Korea. It wants this year to be different.
Look closer. South Korea’s economic diplomacy, more than the blue banners and glossy theme videos they’ll play in Busan, is knitting a story of trade, digitalization, soft power, a little bit of memory.
And look at the Philippines. Right now, Korea and Manila, they’re like two old friends who stopped talking, maybe had a fight, maybe someone didn’t call back, suddenly they’re on the phone again: “Hey, let’s do lunch.” Investments are pouring.
By June, the Philippine Economic Zone Authority logged P72.4 billion in foreign investment, a 59-percent notch past last year’s, Korea leading the charge.
Bangko Sentral numbers tells it as an even stranger story: a 4,000-percent increase in Korean capital in the first quarter.
Why? Partly the Korea-Philippines free trade agreement now in effect. Partly Manila’s desperate courtship of foreign capital with things like the Create More Act.
Partly because frankly Korea has run out of room to grow inside its own borders and is looking outward as middle-aged economies do.
In June, Korean War marked its 75th anniversary this year, replete with a wreath-laying at Libingan ng mga Bayani.
Ambassadors, defense officials, veterans’ descendants. Words about sacrifice. Some about “friendship.” The Philippines was first in Asia to send troops to defend South Korea: 7,420 soldiers dispatched to a cold peninsula never heard of.
Ambassador Lee Sang-hwa is profuse in the reminder that Korea rebuilt itself on the backs of sacrifices made by nations like the Philippines.
Scholarships were handed to 240 descendants of veterans, the living proof that history still insists on being paid forward.
This is the stuff that sticks when you’re trying to build a coalition. FTA can expire. But a grave, a ceremony, a scholarship.
Signed this year: a $700-million contract for 12 Korean FA-50 light combat aircrafts. Block 70s, shiny, deadly. Deterrence or call it what it is. Manila buys speed and Seoul selling reassurance.
Korea wants to be seen as not a mere producer of electronics and boy pop, but a defense partner you can trust when your neighborhood gets loud.
Korea sent over 2,016 metric tons of rice last month, parceled out between the Department of Social Welfare and Development and BARMM.
Seoul hosted in 91 the third Apec Ministerial Meeting and adopted the Seoul Declaration. Busan delivered the roadmap of Bogor Goals in 2005.
This time, the stakes feel heavier. The Putrajaya Vision 2040 is the next big carrot: a “free, open, dynamic, resilient Asia-Pacific.”
Lofty words, but Korea seems intent on steering the thing toward digitalization, climate cooperation in an era when trade feels fragile.
And yes, it wants to remind people it’s the convener.

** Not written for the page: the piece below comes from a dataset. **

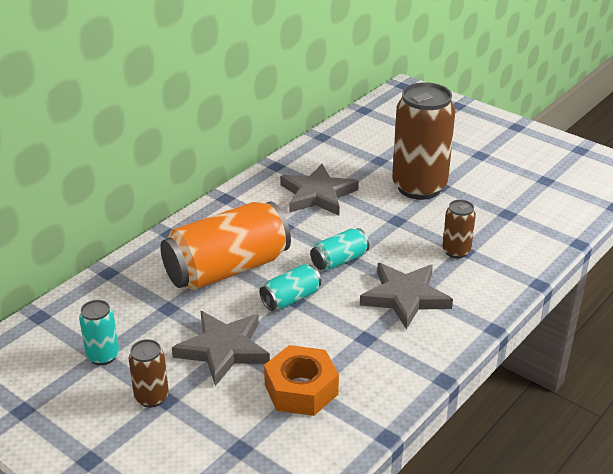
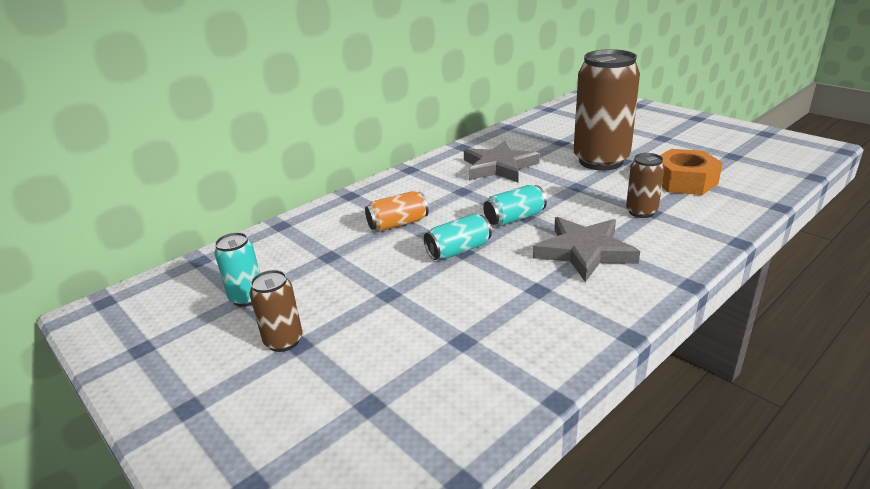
camera: 10 degrees right, 5 degrees down
(223, 349) = (376, 295): grey star -> none
(227, 269) = (398, 224): orange can -> orange can, size x0.48
(301, 389) = (455, 340): orange nut -> orange nut (684, 181)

On the ground in the Philippines, Korea is underwriting bridges (Panay-Guimaras-Negros) and roads (the $905-million Laguna Lakeshore Road Network Project, its largest EDCF-supported venture). The numbers are staggering; the message simple: infrastructure diplomacy. If you want to be indispensable, pour concrete.
There’s a visa application center in BGC now, opened last year, already processing up to 800 people a day. Convenience diplomacy. If you build the bureaucratic machine that gets people on planes, they will remember.
You see the arc of trade and defense, of food, memory and infrastructure and visas. Apec, in November, is the big stage where Korea will string these beads into a necklace.
For the Philippines, it’s a reminder that the friendship forged in war is being decked in new economic clothes. For Korea, it’s proof that it has graduated from recipient of aid to dispenser of it. From the ruins of 1950 to the driver’s seat of a multilateral forum in 25.
There will be critics, of course. APEC is slow, clunky, allergic to confrontation. The matching shirts are mocked as kitsch. Yet, 36 years after its founding, leaders still show up. And Korea, careful, meticulous Korea, knows that endurance is its own form of power.
When the motorcades clog the streets of Busan this fall, remember the larger picture. Korea is setting the stage for itself as a memory keeper, a builder, a lender, a donor, defense partner and increasingly a center of gravity in the Pacific.
And if the speeches sound slurred, well that’s diplomacy. Always half-drunk, and still getting the deal done.